I created this as an experiment to use in the Data Access Layer of a project I was working on. ADO was calling a stored procedure which was returning a lot of rows, and often I would see the same string
value appearing for the same field over and over again. Millions of times in some cases. You might think this is indicative of a less than perfectly normalised database, to which I would reply that it's a 'real world' example. :)
Anyway, I figured I could save some memory by using this - lots of references to the same string
instance rather than lots of references to individual instances of the same string
. At the start of the read loop, I'd create one of these, pass the string
s through it and let it drop out of scope at the end of the loop.
It reduced the memory footprint of the service nicely, but I was expecting to take a hit in the overall read time, after all, each string
needs a hashcode calculating and some dictionary 'stuff' doing additionally.
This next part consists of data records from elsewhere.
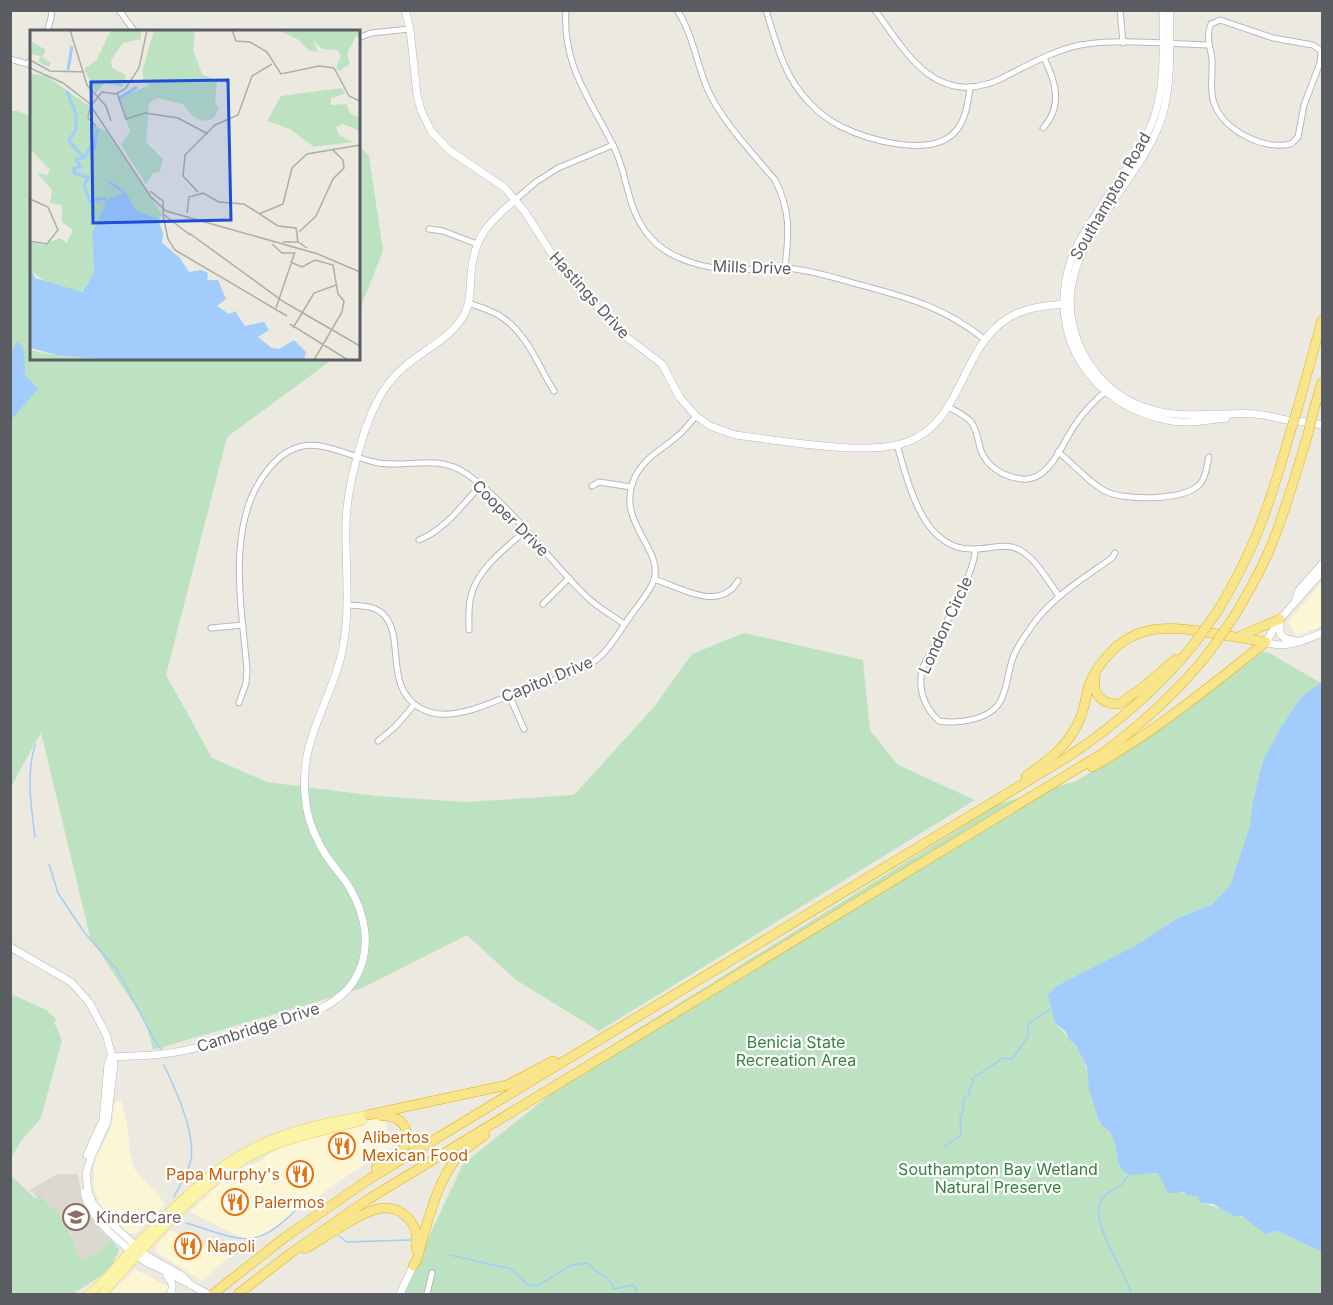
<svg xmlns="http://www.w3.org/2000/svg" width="1333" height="1305" viewBox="0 0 1333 1305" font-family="Inter,sans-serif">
	<rect width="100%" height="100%" fill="#eceae0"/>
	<g fill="#fcf6d5">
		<path d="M1322 582V626L1296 636 1288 622Z"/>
		<path d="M115 1101H121L127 1125 130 1154 135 1170 166 1204 136 1233H128L107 1213 100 1205 93 1184 95 1160 112 1125Z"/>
		<path d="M383 1117 393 1146 344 1178 252 1243 190 1212 226 1178 246 1166 258 1162 279 1148 296 1141Z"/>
		<path d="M170 1230 229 1257 202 1281 156 1252 157 1245Z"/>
		<path d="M135 1269 181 1294H110Z"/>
	</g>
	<path fill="#dbd9cf" d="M58 1174H78L83 1204 102 1232 111 1239 99 1253 92 1257 80 1260 70 1232 59 1215 29 1190Z"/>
	<g fill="#bde2c1">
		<path d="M10 111H17L31 116 32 358 333 359 227 437 166 675 212 758 267 782 376 796 466 802 574 795 654 707 692 654 744 633 863 660 870 730 898 765 975 800 599 1031 516 980 467 935 360 989 153 1050 146 1023 90 937 41 732 11 787Z"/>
		<path d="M359 146 369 156 383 251 359 311Z"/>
		<path d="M1262 652 1269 653 1321 683 1301 697 1281 727 1263 760 1253 800 1251 826 1230 886 1212 904 1176 919 1135 946 1055 1023 1074 1044 1081 1056 1088 1072 1091 1099 1102 1122 1114 1136 1119 1165 1130 1174 1158 1173 1186 1195 1198 1197 1200 1203C1223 1208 1248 1216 1265 1234L1277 1231 1322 1252V1294H402L463 1164 611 1046 999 804 1076 781 1140 743Z"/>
		<path d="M11 994 46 1010 57 1020 54 1022 62 1040 41 1118 21 1141 11 1158Z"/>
		<path d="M11 1176 35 1198 41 1195C45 1205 54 1208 60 1216 70 1229 74 1245 80 1260L99 1253 111 1239 119 1250 113 1264 102 1275 73 1294H11Z"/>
	</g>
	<g fill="#a1ccfb">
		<path d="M18 341 24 351 25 375 38 389 11 420V349H13Z"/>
		<path d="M1322 682V1252L1277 1231 1265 1234 1242 1216H1234L1213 1204 1200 1203 1198 1197 1186 1195 1184 1192 1168 1193 1158 1173C1150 1173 1137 1176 1129 1174 1109 1168 1125 1137 1101 1125V1122L1099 1121 1089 1090 1087 1067 1074 1043 1069 1040 1066 1032 1055 1023 1048 995 1057 986 1135 946 1176 919 1212 904 1230 886 1250 826 1253 800 1263 760 1281 727 1301 697Z"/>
	</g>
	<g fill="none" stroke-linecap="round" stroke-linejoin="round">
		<g stroke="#a1ccfb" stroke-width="1.5">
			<path d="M35 745C26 775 31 806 35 837"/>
			<path d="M49 864 58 893 84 932 118 971 155 1041 161 1049"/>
			<path d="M164 1065C175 1088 198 1137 190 1163 187 1175 179 1186 174 1197"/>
			<path d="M945 1146 961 1135 960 1117 963 1111 964 1098 970 1094 969 1089 973 1083 972 1079 1003 1058 1012 1059C1019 1052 1021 1044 1028 1037V1027L1031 1021C1039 1018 1043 1013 1051 1009"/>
			<path d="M1130 1174C1127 1177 1124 1182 1121 1185 1114 1190 1107 1191 1102 1199 1087 1222 1126 1269 1131 1294"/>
			<path d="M186 1223C246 1241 254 1253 302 1204L306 1202 310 1204"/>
			<path d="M339 1236 347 1242 410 1240"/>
			<path d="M450 1255 511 1269 527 1284 537 1286 572 1265 588 1263C596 1276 609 1273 614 1289L633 1285 636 1288V1294"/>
		</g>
		<defs>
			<g id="street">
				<path d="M119 10 135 32"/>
				<path d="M566 10C562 65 590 99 613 145 629 176 625 208 650 237 669 260 707 269 736 270 756 270 775 266 795 269 817 272 839 279 861 285 909 298 944 307 984 339"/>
				<path d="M677 10C693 34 696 62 707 88 722 122 751 151 775 180 791 211 789 234 785 267"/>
				<path d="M766 10C776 42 784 77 808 101 817 111 828 120 840 126 868 140 929 158 954 133 966 121 968 103 970 87"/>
				<path d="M875 10C903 48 931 101 987 84 996 82 1004 77 1012 73 1034 62 1056 50 1080 45 1118 38 1168 44 1208 45"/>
				<path d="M1120 10 1123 43"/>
				<path d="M1220 20 1273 38 1313 45 1320 50 1321 55 1320 63 1304 105 1298 137 1291 144C1264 151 1223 130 1214 103 1209 89 1213 74 1212 60 1211 47 1205 38 1211 24Z"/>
				<path d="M47 32 51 18 52 10"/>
				<path d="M358 38 371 33 410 29"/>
				<path d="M10 59 27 64 32 59"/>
				<path d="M1043 128C1063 106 1056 82 1044 58"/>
				<path d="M515 200 536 182 558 168 613 145"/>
				<path d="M429 229 443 231 477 244"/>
				<path d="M468 303C480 307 492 310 503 318 527 334 539 367 554 391"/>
				<path d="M948 407C956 411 965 415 971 422 977 430 978 439 980 448 986 467 1004 477 1022 479 1051 482 1063 440 1077 422 1086 409 1097 398 1109 389"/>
				<path d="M897 445C909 485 923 552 975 549 991 549 1006 542 1020 550 1036 559 1048 581 1059 596"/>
				<path d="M1058 452C1074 464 1088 482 1105 491 1124 501 1185 501 1200 484 1206 478 1207 465 1209 457"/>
				<path d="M592 486 599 482 631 487"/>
				<path d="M419 540C446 529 462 505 481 485"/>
				<path d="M975 549C976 574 934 644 922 669 918 690 924 707 939 721 959 724 991 720 1001 700 1008 686 1008 669 1014 655 1018 645 1027 633 1034 623 1055 595 1084 578 1112 558L1115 553"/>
				<path d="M654 579C680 587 719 613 738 581"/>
				<path d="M543 604 569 578"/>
				<path d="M348 605C360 606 374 605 383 614 406 636 383 687 420 708 429 713 440 715 450 714 475 712 501 698 524 690 552 680 589 673 608 648 616 638 622 628 629 618 637 606 649 594 654 580 664 548 614 522 635 477 645 456 665 448 681 433 686 428 691 422 696 416"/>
				<path d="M211 628 243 625"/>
				<path d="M469 630C469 619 468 607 471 596 478 568 505 549 526 530"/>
				<path d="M509 695 524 729"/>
				<path d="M239 703 246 683 247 670C242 608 225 523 267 471 276 459 288 449 303 446 326 442 352 457 374 462 406 470 435 452 467 474 514 508 546 558 587 597 598 608 612 615 624 624"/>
				<path d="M378 741 395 727 414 705"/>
				<path d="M427 1294 432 1273"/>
			</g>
			<g id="secondary">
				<path d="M405 10 410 29 417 95 421 110 431 131 449 150 505 188 525 212 555 259 599 309 621 333 662 364 680 398 696 416 710 426 735 435C780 440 867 457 907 442 963 422 960 348 1008 318 1026 307 1049 305 1069 304"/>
				<path d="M1163 10C1163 47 1166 88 1152 123 1138 156 1114 186 1095 216 1086 230 1076 244 1071 260 1045 337 1093 408 1172 421 1190 424 1208 420 1226 418"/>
				<path d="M1170 10C1169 48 1173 92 1158 128 1126 202 1037 264 1083 353 1097 379 1118 399 1147 408 1178 418 1192 414 1223 414 1234 414 1245 413 1255 414 1266 415 1276 418 1287 420 1299 421 1310 422 1322 425"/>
				<path d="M1322 572 1280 619 1266 642C1284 650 1305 640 1322 633"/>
				<path d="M1296 599 1299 590 1322 564"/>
				<path d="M1280 619V634L1286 639 1296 641"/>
				<path d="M10 947 71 982 89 1002 106 1034 114 1064 107 1122 92 1155 86 1173 88 1191 93 1204 112 1224 147 1256 181 1275 191 1285"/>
				<path d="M111 1057C128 1056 145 1056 162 1054 199 1050 235 1036 271 1024 288 1019 308 1015 324 1007 335 1001 347 992 354 981 373 950 366 914 348 885 339 871 326 859 319 843 311 828 306 812 305 795 300 743 327 707 340 660 352 615 345 570 346 525 346 491 362 430 378 400 384 388 392 378 402 369 423 349 451 340 465 313 471 301 470 287 471 274 474 237 488 223 515 200"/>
				<path d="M87 1155 103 1120 108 1064 111 1057"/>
				<path d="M84 1192C86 1201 89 1207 94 1214 104 1229 141 1263 157 1267L208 1294"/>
				<path d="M167 1276C173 1282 174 1287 170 1294"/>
				<path d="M400 1294 413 1266"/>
			</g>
			<g id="primary">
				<path d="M89 1294C107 1280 120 1261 137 1244 180 1201 223 1155 283 1135 311 1125 339 1120 368 1115"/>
				<path d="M102 1294C145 1247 207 1174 265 1149 296 1136 329 1130 362 1121"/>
			</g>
			<g id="highway">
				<path d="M1298 407 1322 320"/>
				<path d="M1314 409 1322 382"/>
				<path d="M1217 612C1254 552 1271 501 1290 433"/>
				<path d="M1235 615C1249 591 1263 567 1273 541 1287 506 1297 470 1308 434"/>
				<path d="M1238 637 1280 619"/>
				<path d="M1095 678C1092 695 1103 705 1119 704L1142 688 1176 659"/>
				<path d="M1092 767C1154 733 1210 686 1266 642"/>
				<path d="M1026 776C1049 760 1071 744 1081 716 1085 706 1086 695 1089 685 1093 674 1101 663 1109 654 1137 623 1173 626 1211 633 1229 636 1247 639 1266 642"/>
				<path d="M368 1115 507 1085 553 1061"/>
				<path d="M376 1168 402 1151 408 1138C406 1123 397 1115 382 1116"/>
				<path d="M305 1249C317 1242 329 1234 341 1227 362 1214 388 1196 409 1219 416 1227 418 1238 416 1249"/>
				<path d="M413 1266 417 1259C426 1228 436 1183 456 1159 464 1149 475 1142 485 1135"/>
				<path d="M213 1294 284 1238 371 1178 1069 756C1117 724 1158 689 1194 644"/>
				<path d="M238 1294 291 1253 367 1200 1103 753C1143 723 1179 691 1210 651"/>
			</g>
		</defs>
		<use href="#street" stroke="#b6b8bd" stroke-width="7"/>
		<use href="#secondary" stroke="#b6b9bf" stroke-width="8"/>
		<use href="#primary" stroke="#eace5b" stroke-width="9"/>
		<use href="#highway" stroke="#e2b10a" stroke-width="10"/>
		<use href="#street" stroke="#fff" stroke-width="5"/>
		<use href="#secondary" stroke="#fff" stroke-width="7"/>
		<use href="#primary" stroke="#fbf4a6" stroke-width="8"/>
		<use href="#highway" stroke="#f8e58b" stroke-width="9"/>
		<defs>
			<g id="highway-bridge">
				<path d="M1290 433 1298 407"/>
				<path d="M1308 434 1314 409"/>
				<path d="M1194 644 1217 612"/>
				<path d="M1210 651 1235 615"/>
			</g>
		</defs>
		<use href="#highway-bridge" stroke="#e2b10a" stroke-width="10" stroke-linecap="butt"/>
		<use href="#highway-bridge" stroke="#f8e58b" stroke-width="9"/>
	</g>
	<defs>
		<symbol id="restaurant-ring" viewBox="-11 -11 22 22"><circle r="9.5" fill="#fff" stroke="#e8710a" stroke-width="1.5"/><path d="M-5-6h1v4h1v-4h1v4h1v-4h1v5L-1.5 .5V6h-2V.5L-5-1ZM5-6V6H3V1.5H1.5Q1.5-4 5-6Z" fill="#e8710a"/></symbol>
		<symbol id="school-ring" viewBox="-11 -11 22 22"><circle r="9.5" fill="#fff" stroke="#8d6e63" stroke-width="1.5"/><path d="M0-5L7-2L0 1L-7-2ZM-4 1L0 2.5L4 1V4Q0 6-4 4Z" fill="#8d6e63"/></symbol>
	</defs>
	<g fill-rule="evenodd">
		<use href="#restaurant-ring" x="327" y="1131" width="30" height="30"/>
		<use href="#restaurant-ring" x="285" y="1159" width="30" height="30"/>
		<use href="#restaurant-ring" x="220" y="1187" width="30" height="30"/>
		<use href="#school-ring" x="61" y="1202" width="30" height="30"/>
		<use href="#restaurant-ring" x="173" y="1231" width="30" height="30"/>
	</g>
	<g text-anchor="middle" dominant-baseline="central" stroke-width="4.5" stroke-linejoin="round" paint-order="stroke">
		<g font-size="16" fill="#595c61" stroke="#fff">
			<text transform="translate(1110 196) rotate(-60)">Southampton Road</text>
			<text transform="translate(752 267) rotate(2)">Mills Drive</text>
			<text transform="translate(590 295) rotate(48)">Hastings Drive</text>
			<text transform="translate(511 518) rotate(45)">Cooper Drive</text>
			<text transform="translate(945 625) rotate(-65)">London Circle</text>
			<text transform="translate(547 679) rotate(-22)">Capitol Drive</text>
			<text transform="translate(258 1027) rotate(-18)">Cambridge Drive</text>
		</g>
		<g font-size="16" fill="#388141" stroke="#fff">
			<text x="796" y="1042">Benicia State<tspan x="796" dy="18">Recreation Area</tspan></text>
			<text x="998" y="1169">Southampton Bay Wetland<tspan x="998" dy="18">Natural Preserve</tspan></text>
		</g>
		<g font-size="16" fill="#c56008" stroke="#fff" text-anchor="start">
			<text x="362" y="1137">Alibertos<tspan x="362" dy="18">Mexican Food</tspan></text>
			<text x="280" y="1174" text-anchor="end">Papa Murphy's</text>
			<text x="254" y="1202">Palermos</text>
			<text x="207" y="1246">Napoli</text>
		</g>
		<g font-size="16" fill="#785e54" stroke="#fff" text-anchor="start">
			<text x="96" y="1217">KinderCare</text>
		</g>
	</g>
	<g transform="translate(30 30)">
		<rect width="330" height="330" fill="#eceae0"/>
		<path d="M81 0H111V9L93 13 81 30 82 38 96 45 92 57 75 53 66 62 54 39 66 31ZM124 0H165L163 20 172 44 187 51 185 71 189 79 183 89 173 91 162 86 153 74 128 68 119 73 116 112 133 129 130 142 123 143 116 154 91 115 100 101 88 68 120 55 114 52 112 42ZM249 0H330V7L326 6 317 24 320 34 309 41 306 38 311 26 307 20 292 19 283 10 288 22 278 20 269 10ZM2 12 16 20 12 27 21 33 19 37 8 32 11 26 0 24ZM0 44 16 46 59 76V93L76 101 132 184 129 190 107 181 92 163 81 169 62 204 64 243 51 262 18 254 0 240V211L12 215 30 208 37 213 43 200 32 192V175L20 173 22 160 7 143 17 145 20 140 0 119ZM312 58 315 64 301 68V75L316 74 320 83 330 88V101L313 94 306 97 309 105 323 112 284 117 260 99 237 91 251 66ZM0 316V320L17 324 77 330H0Z" fill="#bde2c1"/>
		<path d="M95 162 107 181 128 189 133 204 132 213 150 228 159 242 171 240 178 243 177 250H188L196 269 187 276 199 284 205 281 215 296 234 292 239 300 228 307 242 318 249 319 264 310 276 322 274 330H77L26 325 1 318 0 316V219V237L5 248 52 262 64 243 62 204 77 170Z" fill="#a1ccfb"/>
		<path fill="none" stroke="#a1ccfb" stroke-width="3" d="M38 40 42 16M37 61 47 87M89 68 107 57M46 88V99L39 111 54 128 46 130 51 137 44 138V143L58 147 54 156 60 171 74 168 77 171M51 125 56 126 59 119H64L67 100M79 152 94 162"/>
		<path fill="none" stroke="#adada9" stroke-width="1.5" d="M40 0 57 55 76 76 81 91M202 0 206 11 220 12 237 22 251 44 289 36 304 38 319 66 330 71M0 30 20 41 54 42M0 38 33 53 59 73 121 167 136 181 288 224 330 242M87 63 96 89 115 83 148 88 178 104M66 96 58 88 60 77 72 62 86 64 95 59 109 38 117 0M120 161 133 171V184M168 162 153 146 155 125 185 95 208 85 222 46 242 34M0 169 18 177 28 200 17 214 0 211M157 183 159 167 173 163 189 172 214 174 248 196 266 198 268 212M133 184 160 205M229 184 253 174 262 138 277 124 330 115M133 185 138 209 145 220 257 286M269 202 286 186 303 149 314 138 313 130 303 120M159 203 254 272 330 316M253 212H268L277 218M242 214 252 223H265M260 232 272 237 285 230 303 235 308 264 314 271 312 282 284 330M246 278 265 222M260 294 318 330M263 298 284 263 306 255"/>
		<path fill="#1d4ed8" fill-opacity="0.15" stroke="#1d4ed8" stroke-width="3" d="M198 50 201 190 63 193 61 52Z"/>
		<rect width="330" height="330" fill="none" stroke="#595c61" stroke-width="3"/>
	</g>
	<rect width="1333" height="1305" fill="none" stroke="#595c61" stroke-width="24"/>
</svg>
In fact, it speeded the read up. Not really sure why, there's more to do but perhaps there was room for that based on the speed of the IO being the bottleneck. That could only make it the same speed, not faster, so I assume it's something to do with garbage collection.
Anyway who cares. I've retrofitted these little caches in lots of DAL functions which return endless records and the result is faster times and less memory consumption.
Simple, and a little bit beautiful.